'Zijn de afspraken van het energieakkoord praktisch haalbaar?'

De hoofdlijnen van het energieakkoord zijn uitgestippeld. Ruim veertig organisaties strijden samen voor een energieneutrale gebouwde omgeving in het jaar 2050. Een betaalbare en schone energievoorziening, verbeterde werkgelegenheid en kansen voor Nederland in schone technologiemarkten liggen in het verschiet.

Bas van de Griendt, manager MVO en Duurzaam Ontwikkelen bij Bouwfonds Ontwikkeling, prijst de duurzaamheidsambities van de betrokken partijen: “Eindelijk duidelijke afspraken, waardoor één op de zeven huishoudens in 2020 voor een belangrijk deel duurzaam en decentraal in de elektriciteitsvraag voorziet.”

Daarna volgt de verschuiving naar energieneutraal in 2050. Van de Griendt twijfelt aan de haalbaarheid van die doelstelling en maakt een voorzichtige schatting: “Samen met mijn collega Jos de Vries, expert op het gebied van energie, ben ik gaan rekenen.
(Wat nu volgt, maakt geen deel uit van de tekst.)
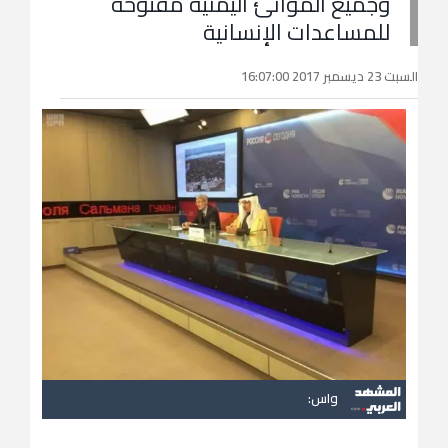
وجميع الموانئ اليمنية مفتوحة
للمساعدات الإنسانية
السبت 23 ديسمبر 2017 16:07:00
واس:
We namen aan dat Nederland zeven miljoen huishoudens telt en evenveel woningen."

Hij vervolgt: "Daarnaast namen we aan dat huishoudens jaarlijks gemiddeld 3.500 kWh elektriciteit en 1.500 kubieke meter aardgas gebruiken. Bovendien hebben we aangenomen dat door isolatie de warmtevraag van alle huishoudens tezamen met een derde kan worden gereduceerd en dat één op de drie woningen van duurzame warmte of biogas kan worden voorzien. Voorzichtige schattingen dus.”

In de praktijk
Met voorgenoemde berekening komen van de Griendt en de Vries uit op een gemiddelde van 50 vierkante meter PV die benodigd is per woning. Dat zijn 70.000 voetbalvelden vol panelen. Als alternatief noemt van de Griendt de inzet van 7.500 windturbines met een capaciteit van 3 MW, een verviervoudiging van het huidige aantal windmolens. Van de Griendt: “Praktisch betekent dit dat als we allemaal in een rijtjeshuis zouden wonen, we het gehele dakvlak van de woning moeten beleggen met zonnepanelen. Probleem is dat we niet allemaal in een rijtjeshuis wonen; bijna één op de drie huishoudens woont gestapeld.”

Volgens hem is door adviseurs van de hoofdstad berekend dat een gemiddeld Amsterdams huishouden al met 20 vierkante meter zonnepanelen uit de voeten kan voor een energieneutrale woning. “Dan is het probleem nog steeds dat er op het gemiddelde Amsterdamse dak geen plek is voor 60 tot 80 vierkante meter PV, omdat daar gemiddeld drie tot vier hoog wordt gewoond. Kiezen voor windmolens is een optie, maar wat als de provincie Noord-Holland het verbiedt om windmolens op land te plaatsen?”

Grote schaal
Concluderend stelt van de Griendt dat  – als we energieneutraal willen zijn – grootschalig gebruik van zonnepanelen en zonnepanelen onvermijdelijk is. “Je moet keuzes maken. Laat dat nu precies zijn waar het met duurzaam ontwikkelen allemaal mee begon. Vandaag keuzes maken waar je morgen geen spijt van krijgt. Dat begint echter met een nuchtere en soms ontnuchterende benadering van de opgave.”

Bas van de Griendt is als manager MVO en Duurzaam Ontwikkelen verantwoordelijk voor de duurzaamheidsagenda van Bouwfonds Ontwikkeling.